No direct communication occurs between members. The board (GitHub issues) is the sole coordination mechanism.

Example: scrum handoff sequence
sequenceDiagram
    participant HA as human-assistant
    participant Board as GitHub Issues
    participant Arch as architect

    HA->>Board: Scan for status/po:*
    Board-->>HA: #42 at status/po:triage
    HA->>Board: Triage → status/po:backlog
    HA->>Board: Activate → status/arch:design

    Arch->>Board: Scan for status/arch:*
    Board-->>Arch: #42 at status/arch:design
    Arch->>Board: Produce design doc
    Arch->>Board: → status/po:design-review

    HA->>Board: Scan for status/po:*
    Board-->>HA: #42 at status/po:design-review
    HA->>Board: Human approves → status/arch:plan

Priority dispatch

When multiple issues match a member's role, the board scanner processes them by priority. Priority orderings are defined per role in the profile's member skeletons.

One issue is processed per scan cycle. After processing, the board rescans.

Example: scrum priority dispatch

Architect priority (highest to lowest): arch:breakdown > arch:plan > arch:design > arch:in-progress

human-assistant priority (highest to lowest): po:triage > po:design-review > po:plan-review > po:accept > po:backlog > po:ready

Rejection loops

At review gates, a reviewer can reject work and send it back to the producing role. The rejection mechanism is profile-defined — profiles specify which status transitions represent rejections and where they route back to.

Rejection routing relies on the hatless Ralph orchestrator. When a rejection event goes unmatched (no hat subscribes), Ralph examines the context, determines which work hat the reviewer rejected, and routes directly back to that hat.
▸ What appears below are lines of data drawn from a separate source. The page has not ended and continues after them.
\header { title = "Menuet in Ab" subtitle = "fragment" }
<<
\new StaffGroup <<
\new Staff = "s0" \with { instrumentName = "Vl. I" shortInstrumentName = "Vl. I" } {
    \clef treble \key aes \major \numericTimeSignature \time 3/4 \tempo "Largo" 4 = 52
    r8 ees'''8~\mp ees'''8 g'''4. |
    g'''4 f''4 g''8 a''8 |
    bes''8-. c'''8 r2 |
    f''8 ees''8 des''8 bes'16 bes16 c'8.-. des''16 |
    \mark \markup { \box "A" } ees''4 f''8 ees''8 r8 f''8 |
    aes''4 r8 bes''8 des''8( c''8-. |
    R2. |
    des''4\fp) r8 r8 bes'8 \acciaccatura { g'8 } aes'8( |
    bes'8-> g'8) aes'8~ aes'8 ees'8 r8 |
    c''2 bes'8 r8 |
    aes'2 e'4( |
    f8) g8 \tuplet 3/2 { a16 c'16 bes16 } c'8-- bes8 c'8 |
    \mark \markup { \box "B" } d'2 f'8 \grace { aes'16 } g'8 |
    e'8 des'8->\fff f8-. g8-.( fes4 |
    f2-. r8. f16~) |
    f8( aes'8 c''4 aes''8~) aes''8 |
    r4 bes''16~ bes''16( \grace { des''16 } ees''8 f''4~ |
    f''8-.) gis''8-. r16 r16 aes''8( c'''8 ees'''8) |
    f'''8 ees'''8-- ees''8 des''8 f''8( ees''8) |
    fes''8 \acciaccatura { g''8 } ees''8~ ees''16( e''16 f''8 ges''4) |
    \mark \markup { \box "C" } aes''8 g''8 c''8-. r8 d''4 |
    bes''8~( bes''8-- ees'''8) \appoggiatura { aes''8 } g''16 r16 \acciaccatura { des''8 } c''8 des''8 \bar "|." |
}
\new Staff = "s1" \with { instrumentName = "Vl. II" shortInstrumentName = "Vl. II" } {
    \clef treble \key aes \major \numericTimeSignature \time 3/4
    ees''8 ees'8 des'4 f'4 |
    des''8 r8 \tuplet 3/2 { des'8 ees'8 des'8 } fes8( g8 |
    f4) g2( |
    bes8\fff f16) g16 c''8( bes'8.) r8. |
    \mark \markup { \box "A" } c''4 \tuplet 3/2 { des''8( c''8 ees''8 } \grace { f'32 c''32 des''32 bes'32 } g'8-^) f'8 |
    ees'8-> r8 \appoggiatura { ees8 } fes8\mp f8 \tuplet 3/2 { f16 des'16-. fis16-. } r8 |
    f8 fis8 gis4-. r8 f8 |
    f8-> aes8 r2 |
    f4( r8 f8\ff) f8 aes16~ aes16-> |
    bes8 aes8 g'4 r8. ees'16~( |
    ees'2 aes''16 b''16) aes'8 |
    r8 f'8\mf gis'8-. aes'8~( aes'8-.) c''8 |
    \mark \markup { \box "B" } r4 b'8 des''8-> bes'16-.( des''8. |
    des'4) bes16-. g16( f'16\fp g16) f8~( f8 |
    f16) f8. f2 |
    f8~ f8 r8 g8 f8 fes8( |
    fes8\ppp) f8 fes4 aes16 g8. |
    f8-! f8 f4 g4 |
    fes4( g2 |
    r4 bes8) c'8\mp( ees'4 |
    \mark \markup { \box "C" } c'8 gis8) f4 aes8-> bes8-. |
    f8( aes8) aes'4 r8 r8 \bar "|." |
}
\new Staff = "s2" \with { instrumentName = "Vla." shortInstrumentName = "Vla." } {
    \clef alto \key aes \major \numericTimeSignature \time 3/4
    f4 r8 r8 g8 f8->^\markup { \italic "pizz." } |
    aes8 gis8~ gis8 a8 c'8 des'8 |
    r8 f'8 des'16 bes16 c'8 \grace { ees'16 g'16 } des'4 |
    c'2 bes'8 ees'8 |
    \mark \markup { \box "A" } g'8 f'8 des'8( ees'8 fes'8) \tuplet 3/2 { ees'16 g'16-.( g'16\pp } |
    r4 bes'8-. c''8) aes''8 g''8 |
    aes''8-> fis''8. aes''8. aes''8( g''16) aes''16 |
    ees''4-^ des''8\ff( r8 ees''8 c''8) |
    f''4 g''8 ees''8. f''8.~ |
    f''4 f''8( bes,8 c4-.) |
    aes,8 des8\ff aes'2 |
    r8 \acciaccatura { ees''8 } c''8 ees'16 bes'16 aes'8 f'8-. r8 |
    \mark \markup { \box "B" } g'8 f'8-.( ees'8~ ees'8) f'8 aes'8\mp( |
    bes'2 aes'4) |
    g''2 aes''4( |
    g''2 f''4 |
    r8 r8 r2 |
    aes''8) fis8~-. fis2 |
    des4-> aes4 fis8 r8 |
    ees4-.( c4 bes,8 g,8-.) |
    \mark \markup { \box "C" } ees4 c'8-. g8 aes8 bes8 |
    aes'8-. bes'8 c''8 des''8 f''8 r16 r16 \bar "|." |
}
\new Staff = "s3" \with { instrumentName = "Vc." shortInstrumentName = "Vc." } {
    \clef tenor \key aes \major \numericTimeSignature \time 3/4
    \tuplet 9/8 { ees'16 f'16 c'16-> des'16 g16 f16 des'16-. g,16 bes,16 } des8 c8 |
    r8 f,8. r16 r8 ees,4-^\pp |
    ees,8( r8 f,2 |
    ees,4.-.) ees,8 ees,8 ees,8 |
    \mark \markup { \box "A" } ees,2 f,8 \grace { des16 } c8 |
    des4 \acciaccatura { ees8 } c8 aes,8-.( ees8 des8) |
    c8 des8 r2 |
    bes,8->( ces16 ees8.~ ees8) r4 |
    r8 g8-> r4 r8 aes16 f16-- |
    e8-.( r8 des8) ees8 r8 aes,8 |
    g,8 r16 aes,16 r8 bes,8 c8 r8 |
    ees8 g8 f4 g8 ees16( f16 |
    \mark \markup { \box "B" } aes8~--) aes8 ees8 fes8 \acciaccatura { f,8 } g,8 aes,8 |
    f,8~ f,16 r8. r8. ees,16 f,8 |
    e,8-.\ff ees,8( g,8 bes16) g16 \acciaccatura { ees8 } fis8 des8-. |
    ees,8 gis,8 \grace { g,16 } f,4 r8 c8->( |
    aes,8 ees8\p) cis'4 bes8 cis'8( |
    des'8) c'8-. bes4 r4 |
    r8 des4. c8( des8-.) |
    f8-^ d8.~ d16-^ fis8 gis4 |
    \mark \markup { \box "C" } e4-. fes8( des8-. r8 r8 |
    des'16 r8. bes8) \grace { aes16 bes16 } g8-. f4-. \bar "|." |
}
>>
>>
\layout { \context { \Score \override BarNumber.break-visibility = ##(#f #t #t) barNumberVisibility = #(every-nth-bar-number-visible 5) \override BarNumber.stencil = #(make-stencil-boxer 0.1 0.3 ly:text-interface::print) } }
Example: scrum rejection loops

At review gates, the human (via the human-assistant) can reject work:

  • status/po:design-reviewstatus/arch:design (with feedback comment)
  • status/po:plan-reviewstatus/arch:plan (with feedback comment)
  • status/po:acceptstatus/arch:in-progress (with feedback comment)

Comment format

All comments use emoji-attributed format to identify which role wrote them:

### <emoji> <role> — <ISO-8601-UTC-timestamp>

Comment text here.

The emoji and role name are read from each member's .botminter.yml file. Since all agents share one GH_TOKEN, the role attribution in the comment body is the primary way to identify which agent wrote it.
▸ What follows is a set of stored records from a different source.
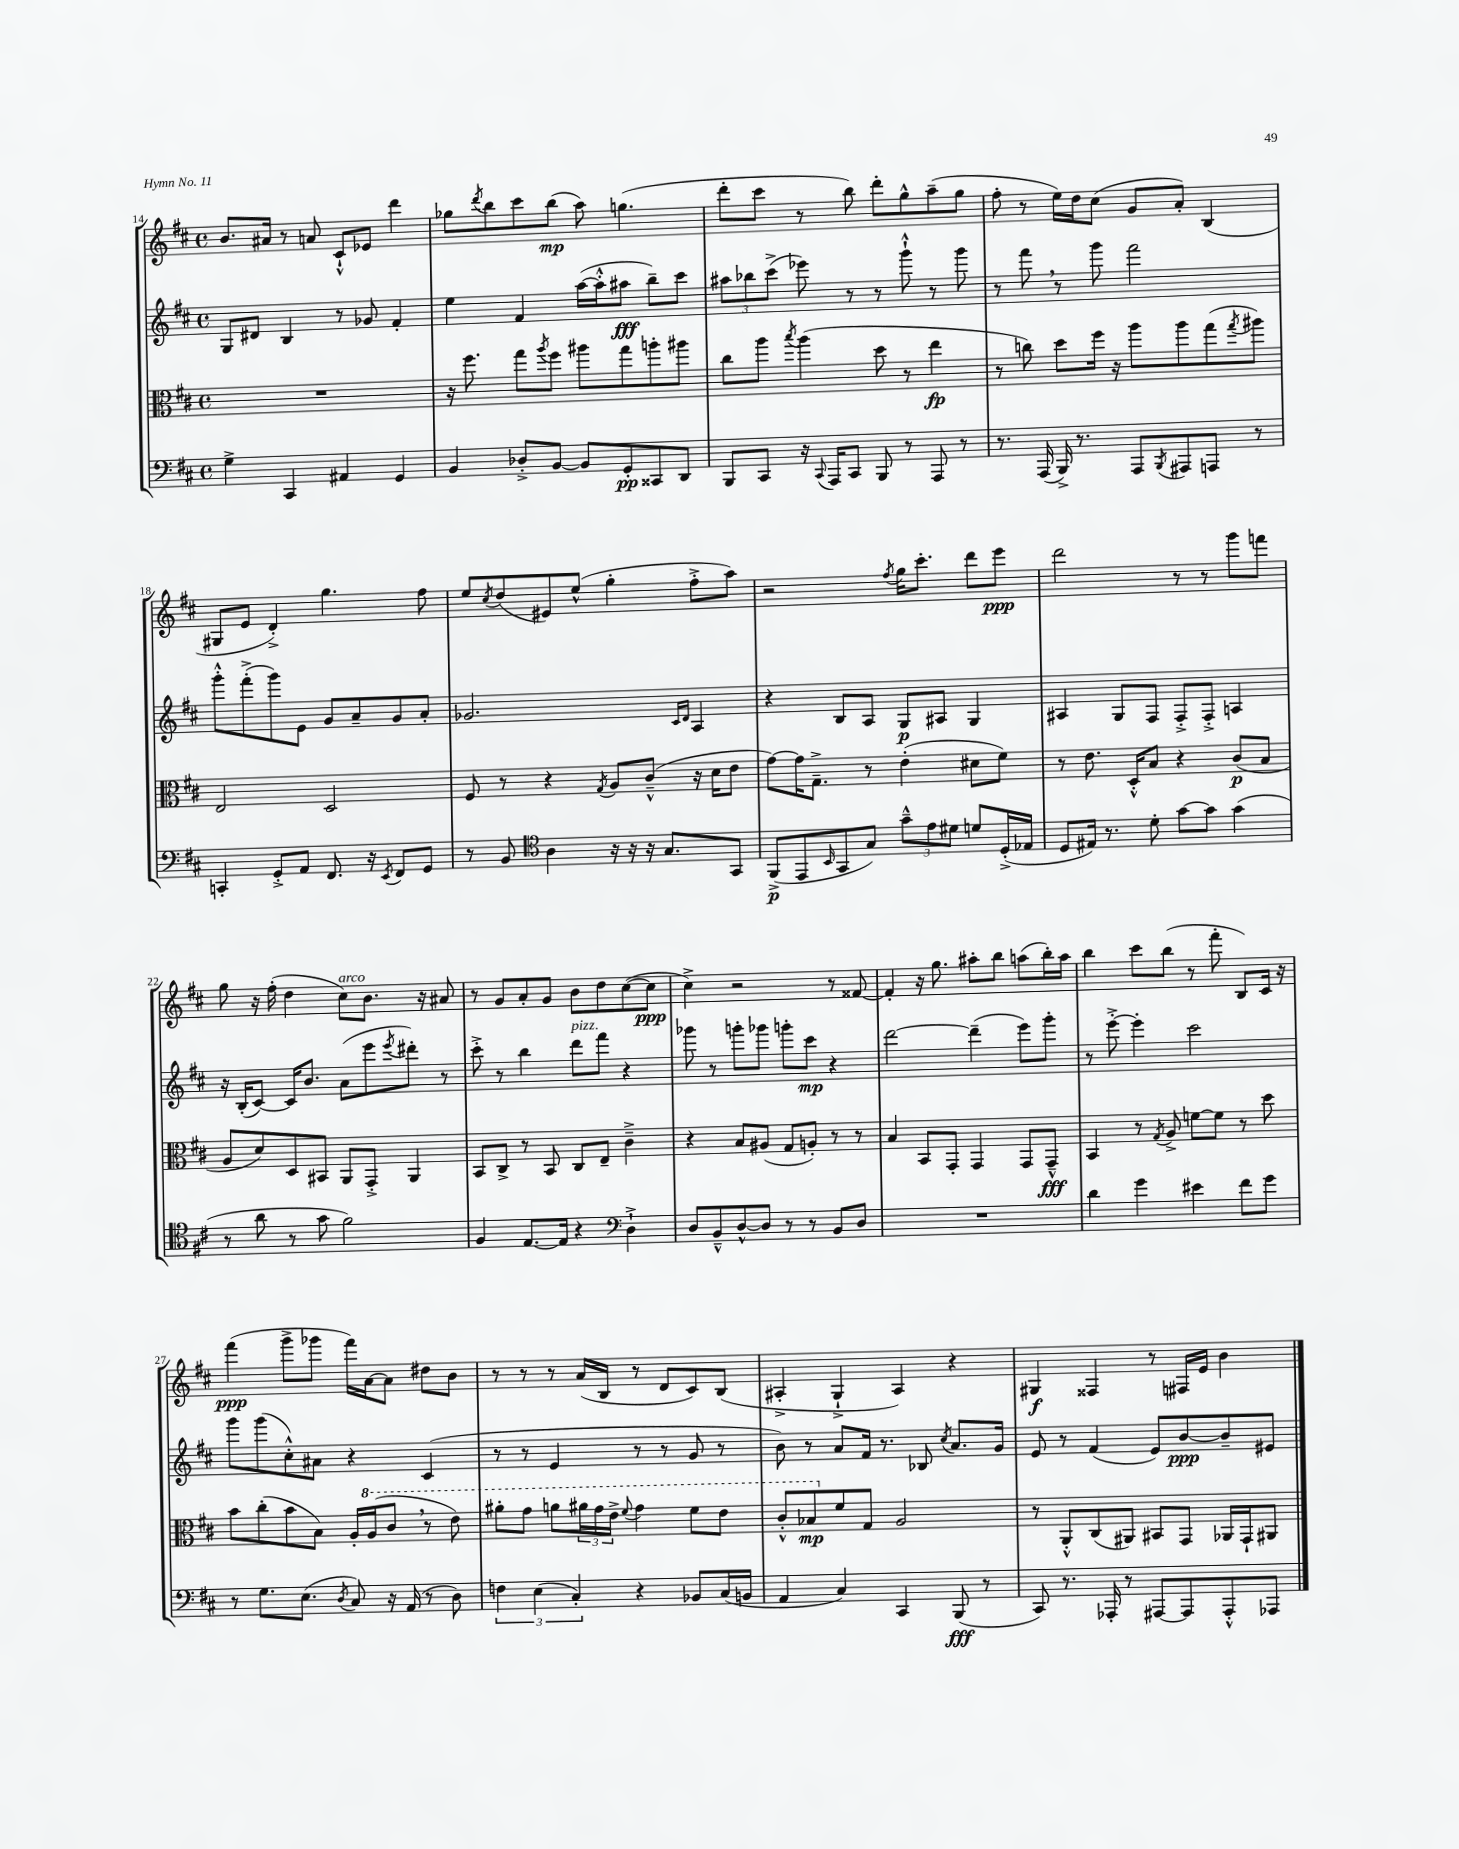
<<
\new StaffGroup <<
\new Staff = "s0" {
    \clef treble \key d \major \defaultTimeSignature \time 4/4
    b'8. ais'16 r8 a'8 cis'8-!-^ ees'8 d'''4 |
    ges''8 \acciaccatura { d'''8 } b''8 cis'''8 b''8\mp( a''8) g''4.( |
    d'''8-. cis'''8 r8 b''8) d'''8-. g''8-^ a''8--( g''8 |
    fis''8-. r8 e''16) d''16 cis''8( g'8 a'8-.) b4( |
    gis8 e'8 d'4-.->) g''4. fis''8 |
    e''8 \acciaccatura { cis''8 } d''8( eis'8) e''8-^( g''4-. fis''8-.-> a''8) |
    r2 \acciaccatura { fis''8 } g''16 cis'''8.-. d'''8 e'''8\ppp |
    d'''2 r8 r8 g'''8 f'''8 |
    g''8 r16 fis''16-.( d''4 cis''8^\markup { \italic "arco" }) b'8. r16 ais'8 |
    r8 g'8 a'8-. g'8 b'8 d''8 cis''8~( cis''8\ppp |
    cis''4->) r2 r8 fisis'8~ |
    fisis'4-. r16 g''8. ais''8-. b''8 a''8( b''16-.) a''16 |
    b''4 cis'''8 b''8( r8 fis'''8-. b8) cis'16 r16 |
    fis'''4\ppp( g'''8-> ges'''8 fis'''16) a'16~ a'8 dis''8 b'8 |
    r8 r8 r8 a'16( b16 r8 d'8 cis'8) b8( |
    ais4-.-> g4-!-> ais4) r4 |
    gis4\f fisis4 r8 fis16 e'16 b'4 \bar "|." |
}
\new Staff = "s1" {
    \clef treble \key d \major \defaultTimeSignature \time 4/4
    g8 dis'8 b4 r8 ges'8 fis'4-. |
    e''4 fis'4 a''16~( a''16-.-^ ais''8\fff b''8--) cis'''8 |
    \tuplet 3/2 { ais''8 bes''8 cis'''8->( } ees'''8) r8 r8 g'''8-!-^ r8 g'''8 |
    r8 fis'''8 \breathe r8 g'''8 fis'''2 |
    g'''8-.-^ fis'''8-.->( g'''8) e'8 g'8 a'8-- g'8 a'8-. |
    ges'2. \grace { cis'16 d'16 } a4 |
    r4 b8 a8 g8\p ais8 g4 |
    ais4 g8 fis8 fis8-.-> fis8-.-> a4 |
    r16 b16-.( cis'8~) cis'16 b'8. a'8( e'''8 \acciaccatura { e'''8 } dis'''8-.) r8 |
    cis'''8-.-> r8 b''4 d'''8^\markup { \italic "pizz." } fis'''8 r4 |
    ges'''8 r8 g'''8-. ges'''8 g'''8-. cis'''8\mp r4 |
    d'''2~ d'''4--( e'''8) g'''8-. |
    r8 e'''8~-.-> e'''4-. cis'''2 |
    g'''8 g'''8( cis''8-.-^) ais'8 r4 cis'4( |
    r8 r8 e'4 r8 r8 g'8 r8 |
    b'8) r8 a'8 fis'16 r8. bes8 \acciaccatura { cis''8 } a'8. g'16 |
    e'8 r8 fis'4( e'8) b'8~\ppp b'8-- eis'8 \bar "|." |
}
\new Staff = "s2" {
    \clef alto \key d \major \defaultTimeSignature \time 4/4
    R1 |
    r16 fis''8. g''8 \acciaccatura { a''8 } fis''8 ais''8 g''8 a''8-. ais''8 |
    cis''8 a''8 \acciaccatura { b''8 } a''4( d''8 r8 e''4\fp |
    r8 c''8) d''8 fis''16 r16 a''8 a''8 g''8( \acciaccatura { g''8 } ais''8) |
    e2 d2 |
    fis8 r8 r4 \acciaccatura { g8 } a8 cis'8---^( r16 d'16 e'8 |
    g'8~) g'16 g8.---> r8 e'4-.( dis'8 fis'8) |
    r8 e'8. d16-.-^ b8 r4 cis'8\p( b8 |
    a8 d'8) d8 bis,8 a,8 g,8-.-> a,4 |
    b,8 cis8-> r8 b,8 cis8 e8-- cis'4---> |
    r4 b8 ais8( g8 a8-.) r8 r8 |
    b4 b,8 g,8-. g,4 g,8 g,8---^\fff |
    b,4 r8 \acciaccatura { g8 } a8-> f'8~ f'8 r8 d''8 |
    b'8 cis''8-.( b'8 b8) a16-. \ottava #1 a'16( cis''8 \breathe r8 e''8) |
    ais''8-. g''8 a''8 \tuplet 3/2 { ais''16 g''16 e''16-> } \appoggiatura { fis''8 } g''4 fis''8 e''8 |
    cis''8-.-^ bes'8\mp \ottava #0 fis'8 g8 a2 |
    r8 a,8-.-^ cis8( ais,8) bis,8 g,8 aes,16 g,16-! ais,8 \bar "|." |
}
\new Staff = "s3" {
    \clef bass \key d \major \defaultTimeSignature \time 4/4
    g4-> cis,4 ais,4 g,4 |
    b,4 des8-.-> b,8~ b,8 g,8-.\pp cisis,8 d,8 |
    b,,8 cis,8 r16 \appoggiatura { cis,8 } a,,16 cis,8 b,,8 r8 a,,8 r8 |
    r8. a,,16( b,,16->) r8. a,,8 \acciaccatura { b,,8 } ais,,8 a,,8 r8 |
    c,4-. g,8-.-> a,8 fis,8. r16 \acciaccatura { e,8 } fis,8 g,8 |
    r8 b,8 \clef tenor a4 r16 r16 r16 g8. g,8 |
    fis,8->\p( e,8 \grace { b,16 } g,8 g8) \tuplet 3/2 { g'8---^ e'8 dis'8 } d'8 d16-.->( ees16 |
    d8 eis16) r8. d'8-. g'8~ g'8 g'4( |
    r8 a'8 r8 g'8 fis'2) |
    fis4 e8.~ e16 r4 \clef bass d4-!-> |
    d8 b,8---^ d8~-^ d8 r8 r8 b,8 d8 |
    R1 |
    d'4 g'4 eis'4 fis'8 g'8 |
    r8 g8. e8.( \acciaccatura { d8 } cis8) r16 a,16( r8 d8) |
    \tuplet 3/2 { f4 e4( cis4-.) } r4 bes,8 cis16( b,16 |
    a,4 cis4) cis,4 b,,8\fff( r8 |
    cis,8) r8. aes,,16-. r8 ais,,8~ ais,,8 ais,,8-.-^ aes,,8 \bar "|." |
}
>>
>>
\layout { \context { \Score currentBarNumber = #14 } }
Example: scrum emoji mapping
Role Emoji
po 📝
architect 🏗️
dev 💻
qe 🧪

The specific roles and emojis are defined in each member's .botminter.yml and depend on the profile.

Human-in-the-loop (HIL)

Profiles can designate a member as the human's interface to the team. This member relays human decisions and feedback to the board. No other team member communicates directly with the human — all human interaction goes through the designated member.

HIL channels

Two HIL models are supported, depending on the profile:

Model Channel Blocking Used by
GitHub comments Issue comments (Approved / Rejected: <feedback>) Non-blocking — agent checks for response each scan cycle scrum-compact
Telegram human.interact via RObot Blocking — agent waits for response within timeout scrum, scrum-compact-telegram

The GitHub comment model eliminates timeout-related issues — if the human hasn't responded, the agent moves on to other work and re-checks on the next scan. The Telegram model blocks the loop and may time out.

Operating modes

Members support an operating mode toggle in their PROMPT.md. This acts as a configurable safety dial:

  • Training mode — all decisions require human confirmation
  • Supervised mode — only review gates require human input; routine transitions auto-advance
  • Autonomous mode — agents act independently
Example: compact profile HIL

In the scrum-compact profile, the single "superman" agent posts review request comments on GitHub issues at review gates (po:design-review, po:plan-review, po:accept). The human responds with Approved or Rejected: <feedback> as an issue comment. The agent checks for responses each scan cycle and advances or reverts status accordingly. If no response is found, no action is taken — the agent never auto-approves.

Example: scrum HIL

In scrum, the human-assistant member acts as the PO's (Product Owner's) proxy. The human sends status updates and questions via RObot (Ralph's Telegram integration), and the human-assistant incorporates human guidance into team decisions.